───── SUPPLIED DATA ─────
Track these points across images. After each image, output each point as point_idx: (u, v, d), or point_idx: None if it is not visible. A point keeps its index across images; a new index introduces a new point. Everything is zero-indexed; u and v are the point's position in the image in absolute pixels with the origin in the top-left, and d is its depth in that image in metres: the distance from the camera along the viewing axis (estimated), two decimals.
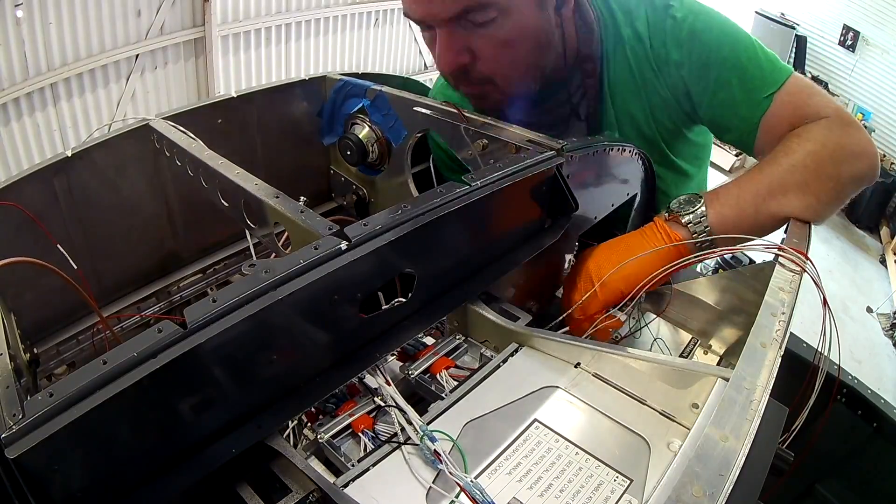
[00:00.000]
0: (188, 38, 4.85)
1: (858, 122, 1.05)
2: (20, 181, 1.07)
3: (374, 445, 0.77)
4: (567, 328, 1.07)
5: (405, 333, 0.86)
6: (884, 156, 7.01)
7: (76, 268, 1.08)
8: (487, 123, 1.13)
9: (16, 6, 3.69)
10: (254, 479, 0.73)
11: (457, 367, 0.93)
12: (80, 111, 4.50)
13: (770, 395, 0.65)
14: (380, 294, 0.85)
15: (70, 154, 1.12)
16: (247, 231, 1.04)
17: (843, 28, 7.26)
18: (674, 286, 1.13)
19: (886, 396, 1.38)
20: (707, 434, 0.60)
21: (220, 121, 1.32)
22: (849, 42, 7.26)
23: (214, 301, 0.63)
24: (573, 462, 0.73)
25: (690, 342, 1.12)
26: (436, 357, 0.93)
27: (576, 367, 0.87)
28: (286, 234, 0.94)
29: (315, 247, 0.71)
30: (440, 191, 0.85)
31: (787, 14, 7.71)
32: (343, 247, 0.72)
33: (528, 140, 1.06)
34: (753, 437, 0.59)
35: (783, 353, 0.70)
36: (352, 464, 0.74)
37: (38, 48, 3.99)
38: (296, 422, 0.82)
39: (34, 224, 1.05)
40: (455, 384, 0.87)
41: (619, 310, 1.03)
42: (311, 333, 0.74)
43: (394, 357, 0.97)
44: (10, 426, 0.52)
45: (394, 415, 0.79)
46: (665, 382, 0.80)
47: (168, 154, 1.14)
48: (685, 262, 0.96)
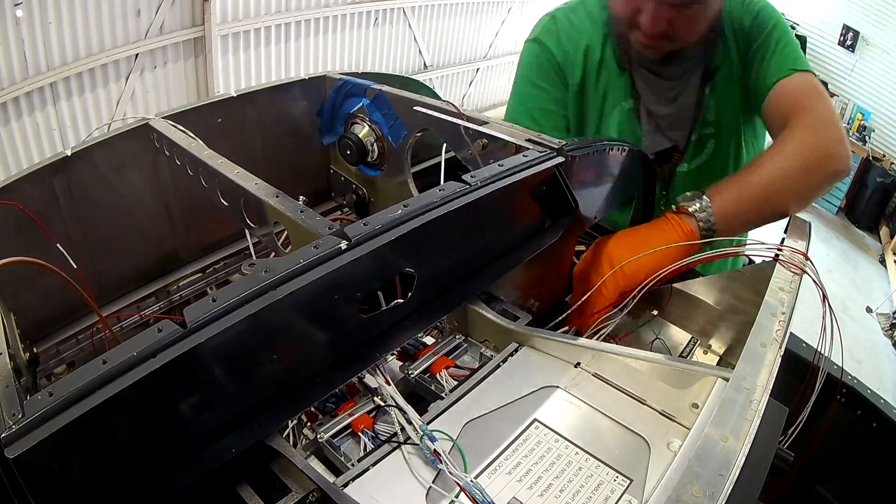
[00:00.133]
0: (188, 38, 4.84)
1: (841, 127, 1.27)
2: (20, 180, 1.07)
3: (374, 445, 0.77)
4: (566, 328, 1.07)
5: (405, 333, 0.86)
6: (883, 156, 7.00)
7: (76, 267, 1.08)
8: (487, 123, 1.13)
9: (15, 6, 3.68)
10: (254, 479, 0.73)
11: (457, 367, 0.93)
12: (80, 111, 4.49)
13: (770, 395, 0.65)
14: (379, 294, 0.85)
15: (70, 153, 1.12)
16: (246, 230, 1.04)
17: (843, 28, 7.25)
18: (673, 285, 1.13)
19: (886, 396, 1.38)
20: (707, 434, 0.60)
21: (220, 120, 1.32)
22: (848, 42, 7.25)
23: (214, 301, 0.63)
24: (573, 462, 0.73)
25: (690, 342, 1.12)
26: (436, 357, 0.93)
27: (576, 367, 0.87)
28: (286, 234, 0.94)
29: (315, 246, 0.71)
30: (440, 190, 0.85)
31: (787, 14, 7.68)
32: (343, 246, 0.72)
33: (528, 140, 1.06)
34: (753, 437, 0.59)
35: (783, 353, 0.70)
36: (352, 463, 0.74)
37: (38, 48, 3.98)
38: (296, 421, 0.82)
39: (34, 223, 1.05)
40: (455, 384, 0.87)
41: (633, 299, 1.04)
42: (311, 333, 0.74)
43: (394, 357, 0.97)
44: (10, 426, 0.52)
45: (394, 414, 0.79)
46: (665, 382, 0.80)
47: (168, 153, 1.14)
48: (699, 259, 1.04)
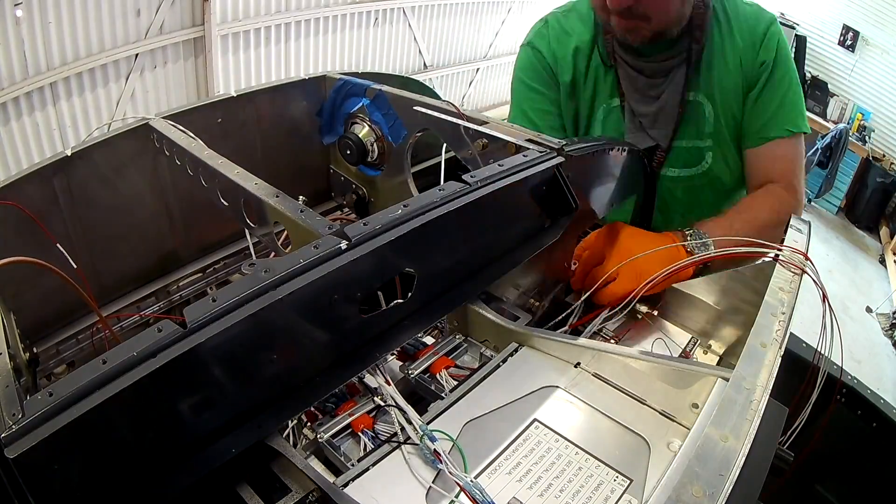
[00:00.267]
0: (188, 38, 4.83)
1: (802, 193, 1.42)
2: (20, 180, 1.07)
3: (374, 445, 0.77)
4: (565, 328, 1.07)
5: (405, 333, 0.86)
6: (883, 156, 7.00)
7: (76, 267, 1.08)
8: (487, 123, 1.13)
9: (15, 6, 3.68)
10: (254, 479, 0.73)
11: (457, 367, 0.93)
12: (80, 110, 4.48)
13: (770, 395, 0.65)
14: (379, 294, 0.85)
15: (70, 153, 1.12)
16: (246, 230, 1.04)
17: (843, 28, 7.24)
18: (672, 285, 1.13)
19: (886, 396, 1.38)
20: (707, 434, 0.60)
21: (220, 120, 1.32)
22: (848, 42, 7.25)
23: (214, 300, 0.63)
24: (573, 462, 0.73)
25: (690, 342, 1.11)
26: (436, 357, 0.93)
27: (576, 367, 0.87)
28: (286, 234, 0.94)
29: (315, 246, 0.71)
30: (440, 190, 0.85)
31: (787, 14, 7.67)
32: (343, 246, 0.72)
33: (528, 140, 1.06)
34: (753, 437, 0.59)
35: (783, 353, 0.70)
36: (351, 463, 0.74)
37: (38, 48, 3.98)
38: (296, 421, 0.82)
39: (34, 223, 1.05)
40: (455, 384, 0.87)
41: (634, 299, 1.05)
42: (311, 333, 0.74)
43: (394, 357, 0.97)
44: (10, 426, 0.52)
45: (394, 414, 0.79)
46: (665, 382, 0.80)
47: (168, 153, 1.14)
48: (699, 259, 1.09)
─────
───── SUPPLIED DATA ─────
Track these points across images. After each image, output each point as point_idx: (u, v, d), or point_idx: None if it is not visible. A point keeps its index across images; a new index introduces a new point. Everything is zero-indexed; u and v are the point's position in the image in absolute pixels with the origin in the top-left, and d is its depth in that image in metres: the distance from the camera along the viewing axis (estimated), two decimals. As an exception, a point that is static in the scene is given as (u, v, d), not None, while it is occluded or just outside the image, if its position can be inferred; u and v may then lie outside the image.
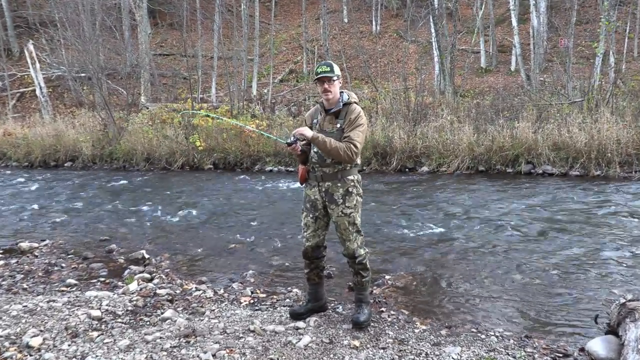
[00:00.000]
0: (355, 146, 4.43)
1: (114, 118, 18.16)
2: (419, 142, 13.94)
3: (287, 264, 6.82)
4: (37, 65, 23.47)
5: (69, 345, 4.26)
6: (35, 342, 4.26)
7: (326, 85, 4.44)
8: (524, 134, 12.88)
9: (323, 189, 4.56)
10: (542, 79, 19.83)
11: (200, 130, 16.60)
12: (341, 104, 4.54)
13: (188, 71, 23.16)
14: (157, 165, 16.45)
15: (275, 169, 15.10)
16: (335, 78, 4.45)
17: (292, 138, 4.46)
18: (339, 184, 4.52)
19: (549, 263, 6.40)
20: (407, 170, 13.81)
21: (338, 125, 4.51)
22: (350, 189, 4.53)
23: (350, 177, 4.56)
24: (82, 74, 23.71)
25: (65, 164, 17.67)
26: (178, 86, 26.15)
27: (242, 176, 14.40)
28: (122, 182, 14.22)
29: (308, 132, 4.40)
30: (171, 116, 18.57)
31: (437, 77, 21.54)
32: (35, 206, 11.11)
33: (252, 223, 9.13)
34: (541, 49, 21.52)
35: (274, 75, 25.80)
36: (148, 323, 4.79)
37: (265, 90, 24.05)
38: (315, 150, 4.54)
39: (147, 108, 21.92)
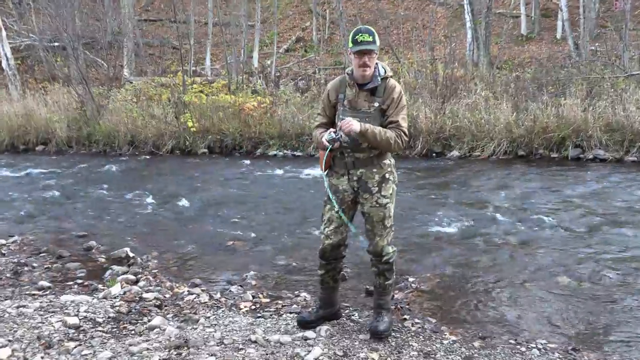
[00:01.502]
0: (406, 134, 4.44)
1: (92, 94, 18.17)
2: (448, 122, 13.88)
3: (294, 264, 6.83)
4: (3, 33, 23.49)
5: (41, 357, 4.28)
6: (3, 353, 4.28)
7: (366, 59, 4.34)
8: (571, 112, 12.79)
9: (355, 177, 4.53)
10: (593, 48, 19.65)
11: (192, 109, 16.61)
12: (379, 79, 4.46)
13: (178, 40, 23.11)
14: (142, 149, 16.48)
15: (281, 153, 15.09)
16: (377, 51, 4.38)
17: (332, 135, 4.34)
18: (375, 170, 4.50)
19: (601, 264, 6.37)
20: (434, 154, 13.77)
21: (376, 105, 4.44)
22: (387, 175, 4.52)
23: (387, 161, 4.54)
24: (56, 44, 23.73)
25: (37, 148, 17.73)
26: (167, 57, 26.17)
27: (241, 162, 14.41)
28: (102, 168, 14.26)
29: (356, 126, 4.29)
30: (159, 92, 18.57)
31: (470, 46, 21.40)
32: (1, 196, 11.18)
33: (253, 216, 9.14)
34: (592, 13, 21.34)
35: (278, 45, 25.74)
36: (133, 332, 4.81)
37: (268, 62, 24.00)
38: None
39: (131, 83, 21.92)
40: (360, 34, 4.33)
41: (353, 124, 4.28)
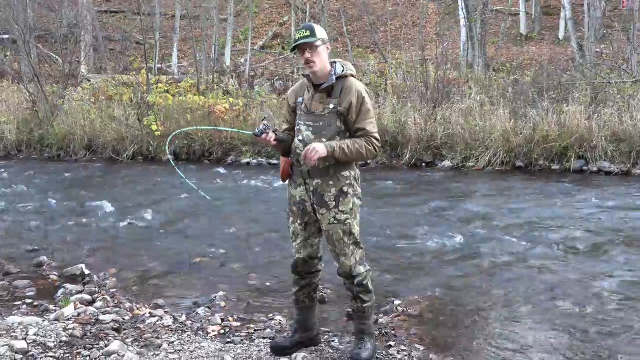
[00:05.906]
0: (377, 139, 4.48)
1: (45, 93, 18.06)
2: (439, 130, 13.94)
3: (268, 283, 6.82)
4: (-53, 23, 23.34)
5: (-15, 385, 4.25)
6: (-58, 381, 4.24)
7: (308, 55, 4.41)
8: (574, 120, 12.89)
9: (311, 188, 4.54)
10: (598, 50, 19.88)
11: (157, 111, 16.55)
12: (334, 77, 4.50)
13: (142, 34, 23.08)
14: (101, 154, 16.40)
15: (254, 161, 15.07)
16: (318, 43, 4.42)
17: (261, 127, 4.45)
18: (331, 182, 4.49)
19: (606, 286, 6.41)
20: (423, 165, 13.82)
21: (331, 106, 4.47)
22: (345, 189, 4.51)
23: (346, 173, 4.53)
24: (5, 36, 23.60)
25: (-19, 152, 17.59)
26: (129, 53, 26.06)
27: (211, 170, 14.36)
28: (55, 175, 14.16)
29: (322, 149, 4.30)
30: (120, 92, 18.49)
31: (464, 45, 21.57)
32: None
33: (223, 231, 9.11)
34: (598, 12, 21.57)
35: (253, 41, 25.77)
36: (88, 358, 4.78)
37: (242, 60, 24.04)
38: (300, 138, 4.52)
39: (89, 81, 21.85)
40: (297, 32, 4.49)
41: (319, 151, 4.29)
─────
───── SUPPLIED DATA ─────
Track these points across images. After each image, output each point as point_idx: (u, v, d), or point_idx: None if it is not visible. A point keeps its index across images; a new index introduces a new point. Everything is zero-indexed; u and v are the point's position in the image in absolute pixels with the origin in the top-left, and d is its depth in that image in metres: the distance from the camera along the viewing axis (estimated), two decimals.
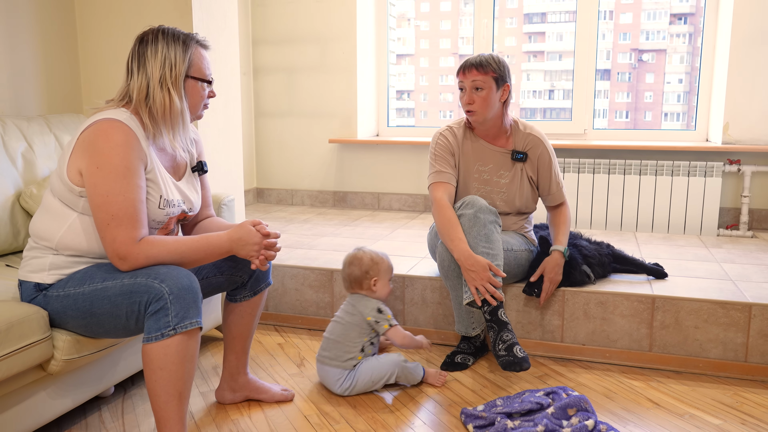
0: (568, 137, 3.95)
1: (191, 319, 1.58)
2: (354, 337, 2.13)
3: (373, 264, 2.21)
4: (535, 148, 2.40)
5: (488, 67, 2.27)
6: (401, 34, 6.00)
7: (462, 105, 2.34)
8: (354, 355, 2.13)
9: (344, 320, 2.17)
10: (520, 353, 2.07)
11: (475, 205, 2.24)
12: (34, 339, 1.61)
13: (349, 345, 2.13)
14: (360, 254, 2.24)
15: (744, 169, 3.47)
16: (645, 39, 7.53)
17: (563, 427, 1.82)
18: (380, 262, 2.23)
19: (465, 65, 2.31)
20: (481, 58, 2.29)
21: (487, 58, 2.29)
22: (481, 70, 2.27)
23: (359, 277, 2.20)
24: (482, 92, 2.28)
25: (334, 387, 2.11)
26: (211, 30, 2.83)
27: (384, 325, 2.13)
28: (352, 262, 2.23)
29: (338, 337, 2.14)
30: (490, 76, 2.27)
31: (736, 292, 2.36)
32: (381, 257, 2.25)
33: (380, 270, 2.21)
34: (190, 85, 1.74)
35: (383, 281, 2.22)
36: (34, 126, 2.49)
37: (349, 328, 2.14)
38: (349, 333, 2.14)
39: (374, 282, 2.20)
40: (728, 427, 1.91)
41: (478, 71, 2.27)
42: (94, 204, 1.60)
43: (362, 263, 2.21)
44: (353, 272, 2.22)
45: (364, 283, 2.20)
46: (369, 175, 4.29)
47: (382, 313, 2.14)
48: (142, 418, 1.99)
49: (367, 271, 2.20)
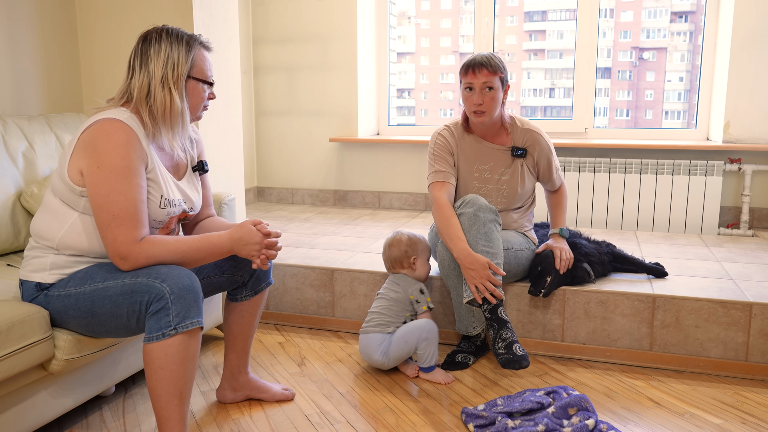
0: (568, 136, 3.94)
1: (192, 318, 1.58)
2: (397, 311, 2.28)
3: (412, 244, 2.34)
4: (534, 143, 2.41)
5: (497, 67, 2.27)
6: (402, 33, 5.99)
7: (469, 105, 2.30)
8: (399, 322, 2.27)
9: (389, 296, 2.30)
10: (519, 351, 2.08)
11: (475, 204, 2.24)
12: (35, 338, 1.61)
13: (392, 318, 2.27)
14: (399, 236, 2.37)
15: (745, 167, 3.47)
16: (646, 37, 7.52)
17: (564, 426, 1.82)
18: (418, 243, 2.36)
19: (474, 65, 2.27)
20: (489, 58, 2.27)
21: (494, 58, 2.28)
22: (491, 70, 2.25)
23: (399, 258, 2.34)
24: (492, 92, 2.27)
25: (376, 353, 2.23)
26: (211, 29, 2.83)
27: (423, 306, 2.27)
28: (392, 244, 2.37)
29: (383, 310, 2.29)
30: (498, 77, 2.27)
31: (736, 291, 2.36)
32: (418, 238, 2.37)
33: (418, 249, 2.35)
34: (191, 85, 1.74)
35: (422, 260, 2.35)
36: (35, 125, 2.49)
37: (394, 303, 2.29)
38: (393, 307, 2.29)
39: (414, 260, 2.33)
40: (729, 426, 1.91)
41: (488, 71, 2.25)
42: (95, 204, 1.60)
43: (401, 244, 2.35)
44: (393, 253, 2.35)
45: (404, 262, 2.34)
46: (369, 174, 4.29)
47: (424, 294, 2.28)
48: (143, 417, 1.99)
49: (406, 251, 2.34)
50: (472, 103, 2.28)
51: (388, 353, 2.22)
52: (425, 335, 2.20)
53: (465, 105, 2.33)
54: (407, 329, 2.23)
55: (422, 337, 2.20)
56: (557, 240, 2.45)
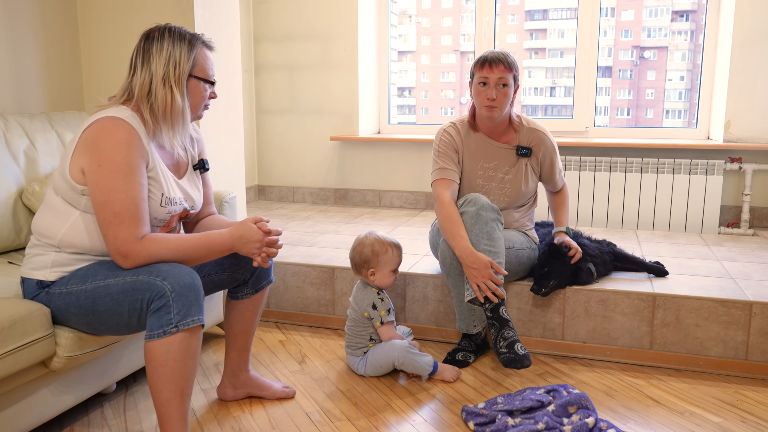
─────
> _EXERCISE DETAILS_
Go back to the listing above. Copy word for word the lines from the one with "6: (401, 34, 6.00)" through the one with "48: (142, 418, 1.99)", and nothing more.

> _FINISHED EXERCISE_
6: (401, 34, 6.00)
7: (462, 105, 2.34)
8: (354, 355, 2.13)
9: (344, 320, 2.17)
10: (520, 353, 2.07)
11: (475, 205, 2.24)
12: (34, 339, 1.61)
13: (349, 345, 2.13)
14: (360, 254, 2.24)
15: (744, 169, 3.47)
16: (645, 39, 7.53)
17: (563, 427, 1.82)
18: (380, 262, 2.23)
19: (465, 65, 2.31)
20: (481, 58, 2.29)
21: (487, 58, 2.29)
22: (481, 70, 2.27)
23: (359, 277, 2.20)
24: (482, 92, 2.28)
25: (334, 387, 2.11)
26: (211, 30, 2.83)
27: (384, 325, 2.13)
28: (352, 262, 2.23)
29: (338, 337, 2.14)
30: (490, 76, 2.27)
31: (736, 292, 2.36)
32: (381, 257, 2.25)
33: (380, 270, 2.21)
34: (190, 85, 1.74)
35: (383, 281, 2.22)
36: (34, 126, 2.49)
37: (349, 328, 2.14)
38: (349, 333, 2.14)
39: (374, 282, 2.20)
40: (728, 427, 1.91)
41: (478, 71, 2.27)
42: (94, 204, 1.60)
43: (362, 263, 2.21)
44: (353, 272, 2.22)
45: (364, 283, 2.20)
46: (369, 175, 4.29)
47: (382, 313, 2.14)
48: (142, 418, 1.99)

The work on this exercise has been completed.